Hoy, el
evangelista de la misericordia de Dios nos expone dos parábolas de Jesús que
iluminan la conducta divina hacia los pecadores que regresan al buen camino.
Con la imagen tan humana de la alegría, nos revela la bondad de Dios que se
complace en el retorno de quien se había alejado del pecado. Es como un volver
a la casa del Padre (como dirá más explícitamente en Lc 15,11-32). El Señor no
vino a condenar el mundo, sino a salvarlo (cf. Jn 3,17), y lo hizo acogiendo a
los pecadores que con plena confianza «se acercaban a Jesús para oírle» (Lc
15,1), ya que Él les curaba el alma como un médico cura el cuerpo de los
enfermos (cf. Mt 9,12). Los fariseos se tenían por buenos y no sentían
necesidad del médico, y es por ellos —dice el evangelista— que Jesús propuso
las parábolas que hoy leemos.
Si
nosotros nos sentimos espiritualmente enfermos, Jesús nos atenderá y se
alegrará de que acudamos a Él. Si, en cambio, como los orgullosos fariseos
pensásemos que no nos es necesario pedir perdón, el Médico divino no podría
obrar en nosotros. Sentirnos pecadores lo hemos de hacer cada vez que recitamos
el Padrenuestro, ya que en él decimos «perdona nuestras ofensas...». ¡Y cuánto
hemos de agradecerle que lo haga! ¡Cuánto agradecimiento también hemos de
sentir por el sacramento de la reconciliación que ha puesto a nuestro alcance
tan compasivamente! Que la soberbia no nos lo haga menospreciar. San Agustín
nos dice que Jesucristo, Dios Hombre, nos dio ejemplo de humildad para curarnos
del “tumor” de la soberbia, «ya que gran miseria es el hombre soberbio, pero
más grande misericordia es Dios humilde».
Digamos
todavía que la lección que Jesús da a los fariseos es ejemplar también para
nosotros; no podemos alejar de nosotros a los pecadores. El Señor quiere que
nos amemos como Él nos ha amado (cf. Jn 13,34) y hemos de sentir gran gozo
cuando podamos llevar una oveja errante al redil o recobrar una moneda perdida.

- Ejercicio propuesto -
¿Puedes transcribir del comentario sobre las parábolas el fragmento que empieza con "Con la imagen" y sigue hasta "que hoy leemos."?

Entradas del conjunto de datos
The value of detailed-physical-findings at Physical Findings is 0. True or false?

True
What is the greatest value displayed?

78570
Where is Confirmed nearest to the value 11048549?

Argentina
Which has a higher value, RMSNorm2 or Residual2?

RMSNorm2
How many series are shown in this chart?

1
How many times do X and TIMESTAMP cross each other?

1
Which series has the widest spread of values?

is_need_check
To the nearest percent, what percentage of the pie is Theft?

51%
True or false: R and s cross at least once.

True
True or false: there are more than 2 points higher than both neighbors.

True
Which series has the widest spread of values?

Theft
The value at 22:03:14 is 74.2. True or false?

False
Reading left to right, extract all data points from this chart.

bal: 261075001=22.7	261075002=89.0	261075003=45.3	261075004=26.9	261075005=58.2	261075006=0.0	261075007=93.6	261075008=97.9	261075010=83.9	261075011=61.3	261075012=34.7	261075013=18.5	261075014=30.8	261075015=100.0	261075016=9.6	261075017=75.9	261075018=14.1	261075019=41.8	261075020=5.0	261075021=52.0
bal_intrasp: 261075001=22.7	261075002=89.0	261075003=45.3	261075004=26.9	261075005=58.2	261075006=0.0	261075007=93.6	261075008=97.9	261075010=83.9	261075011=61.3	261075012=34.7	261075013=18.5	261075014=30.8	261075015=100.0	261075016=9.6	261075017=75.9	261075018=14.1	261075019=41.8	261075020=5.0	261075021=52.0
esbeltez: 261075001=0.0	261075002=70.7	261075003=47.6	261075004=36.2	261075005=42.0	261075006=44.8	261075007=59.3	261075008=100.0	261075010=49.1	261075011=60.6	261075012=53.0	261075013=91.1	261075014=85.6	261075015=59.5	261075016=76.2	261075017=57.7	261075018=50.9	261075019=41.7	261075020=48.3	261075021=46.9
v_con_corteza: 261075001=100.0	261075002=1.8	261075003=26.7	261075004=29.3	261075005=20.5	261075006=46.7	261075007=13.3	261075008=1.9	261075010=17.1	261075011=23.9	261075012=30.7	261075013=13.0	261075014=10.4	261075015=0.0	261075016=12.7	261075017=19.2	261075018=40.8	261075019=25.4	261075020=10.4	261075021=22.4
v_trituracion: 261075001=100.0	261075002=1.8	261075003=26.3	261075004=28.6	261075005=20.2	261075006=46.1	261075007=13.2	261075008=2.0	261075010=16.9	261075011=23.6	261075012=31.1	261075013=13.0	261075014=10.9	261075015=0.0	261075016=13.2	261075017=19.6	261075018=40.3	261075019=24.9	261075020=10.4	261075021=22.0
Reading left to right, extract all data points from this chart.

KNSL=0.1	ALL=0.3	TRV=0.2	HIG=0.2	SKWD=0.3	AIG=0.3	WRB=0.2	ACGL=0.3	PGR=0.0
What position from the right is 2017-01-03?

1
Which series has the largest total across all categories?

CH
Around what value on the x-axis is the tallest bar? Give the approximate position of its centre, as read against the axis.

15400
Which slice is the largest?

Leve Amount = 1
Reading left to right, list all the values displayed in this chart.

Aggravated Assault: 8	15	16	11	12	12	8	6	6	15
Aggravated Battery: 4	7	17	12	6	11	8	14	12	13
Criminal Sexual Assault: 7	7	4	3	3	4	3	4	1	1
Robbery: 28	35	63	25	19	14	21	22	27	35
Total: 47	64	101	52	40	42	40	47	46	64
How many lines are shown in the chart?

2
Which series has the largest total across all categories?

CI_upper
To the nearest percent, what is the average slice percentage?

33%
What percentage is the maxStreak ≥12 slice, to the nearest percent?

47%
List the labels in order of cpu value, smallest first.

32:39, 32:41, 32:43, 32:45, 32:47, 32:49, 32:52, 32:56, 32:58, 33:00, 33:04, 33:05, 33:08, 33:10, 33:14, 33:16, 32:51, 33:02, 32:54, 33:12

- Respuesta -
Con la imagen tan humana de la alegría, nos revela la bondad de Dios que se
complace en el retorno de quien se había alejado del pecado. Es como un volver
a la casa del Padre (como dirá más explícitamente en Lc 15,11-32). El Señor no
vino a condenar el mundo, sino a salvarlo (cf. Jn 3,17), y lo hizo acogiendo a
los pecadores que con plena confianza «se acercaban a Jesús para oírle» (Lc
15,1), ya que Él les curaba el alma como un médico cura el cuerpo de los
enfermos (cf. Mt 9,12). Los fariseos se tenían por buenos y no sentían
necesidad del médico, y es por ellos —dice el evangelista— que Jesús propuso
las parábolas que hoy leemos.